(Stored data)
----

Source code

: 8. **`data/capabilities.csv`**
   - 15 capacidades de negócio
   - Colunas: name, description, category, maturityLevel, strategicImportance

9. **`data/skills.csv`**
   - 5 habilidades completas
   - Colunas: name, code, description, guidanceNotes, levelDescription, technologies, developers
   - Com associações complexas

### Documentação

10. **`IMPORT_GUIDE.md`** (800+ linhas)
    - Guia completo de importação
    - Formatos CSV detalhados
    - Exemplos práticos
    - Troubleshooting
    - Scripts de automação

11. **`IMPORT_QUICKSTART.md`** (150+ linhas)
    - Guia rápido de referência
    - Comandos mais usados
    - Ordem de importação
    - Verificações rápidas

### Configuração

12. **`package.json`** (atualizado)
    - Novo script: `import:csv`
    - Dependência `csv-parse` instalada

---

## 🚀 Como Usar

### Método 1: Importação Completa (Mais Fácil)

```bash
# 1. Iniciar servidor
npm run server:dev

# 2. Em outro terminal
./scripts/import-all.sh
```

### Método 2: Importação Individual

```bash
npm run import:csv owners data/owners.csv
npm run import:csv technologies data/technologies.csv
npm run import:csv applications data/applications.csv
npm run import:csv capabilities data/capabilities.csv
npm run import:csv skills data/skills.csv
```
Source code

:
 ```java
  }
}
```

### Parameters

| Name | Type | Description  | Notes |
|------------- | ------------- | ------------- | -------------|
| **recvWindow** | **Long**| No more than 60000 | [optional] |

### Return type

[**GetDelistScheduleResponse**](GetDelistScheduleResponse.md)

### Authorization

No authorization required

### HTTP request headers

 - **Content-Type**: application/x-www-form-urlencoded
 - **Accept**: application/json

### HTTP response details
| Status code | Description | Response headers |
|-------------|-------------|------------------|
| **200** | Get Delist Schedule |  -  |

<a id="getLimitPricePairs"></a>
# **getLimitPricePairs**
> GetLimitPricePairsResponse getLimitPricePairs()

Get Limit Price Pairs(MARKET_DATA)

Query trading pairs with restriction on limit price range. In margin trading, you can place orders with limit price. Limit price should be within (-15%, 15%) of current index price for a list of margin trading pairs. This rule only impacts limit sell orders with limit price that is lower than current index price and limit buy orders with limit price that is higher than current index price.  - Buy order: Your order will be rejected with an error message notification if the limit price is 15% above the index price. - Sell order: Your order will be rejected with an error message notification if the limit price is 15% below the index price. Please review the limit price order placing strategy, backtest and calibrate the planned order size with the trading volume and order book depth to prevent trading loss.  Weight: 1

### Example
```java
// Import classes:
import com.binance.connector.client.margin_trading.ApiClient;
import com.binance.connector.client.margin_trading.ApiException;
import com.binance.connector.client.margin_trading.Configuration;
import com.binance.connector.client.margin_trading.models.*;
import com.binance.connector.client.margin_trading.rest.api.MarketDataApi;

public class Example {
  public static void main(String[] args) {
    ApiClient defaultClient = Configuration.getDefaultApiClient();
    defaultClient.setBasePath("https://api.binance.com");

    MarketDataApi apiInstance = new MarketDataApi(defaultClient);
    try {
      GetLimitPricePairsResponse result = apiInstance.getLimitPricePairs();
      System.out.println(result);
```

----

WHAT IS EXPECTED ▸ If the string "headers" appears in a line of the entries, report the line.

ANSWER SECTION ▸
### HTTP request headers
| Status code | Description | Response headers |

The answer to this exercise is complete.